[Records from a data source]
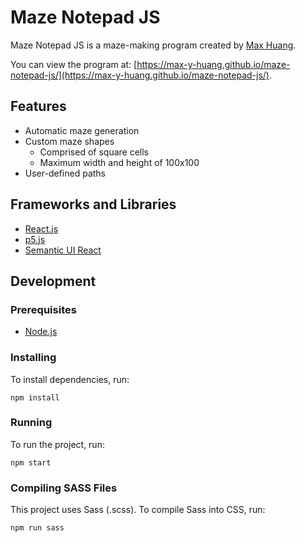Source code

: # Maze Notepad JS

Maze Notepad JS is a maze-making program created by [Max Huang](https://github.com/max-y-huang/).

You can view the program at: [https://max-y-huang.github.io/maze-notepad-js/](https://max-y-huang.github.io/maze-notepad-js/).

## Features

* Automatic maze generation
* Custom maze shapes
  * Comprised of square cells
  * Maximum width and height of 100x100
* User-defined paths

## Frameworks and Libraries

* [React.js](https://reactjs.org/)
* [p5.js](https://p5js.org/)
* [Semantic UI React](https://react.semantic-ui.com/)

## Development

### Prerequisites

* [Node.js](https://nodejs.org/)

### Installing

To install dependencies, run:
```
npm install
```

### Running

To run the project, run:
```
npm start
```

### Compiling SASS Files

This project uses Sass (.scss). To compile Sass into CSS, run:
```
npm run sass
```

Your task —
Scan the entries above for the string "React" and copy each line containing it.

Written response —
* [React.js](https://reactjs.org/)
* [Semantic UI React](https://react.semantic-ui.com/)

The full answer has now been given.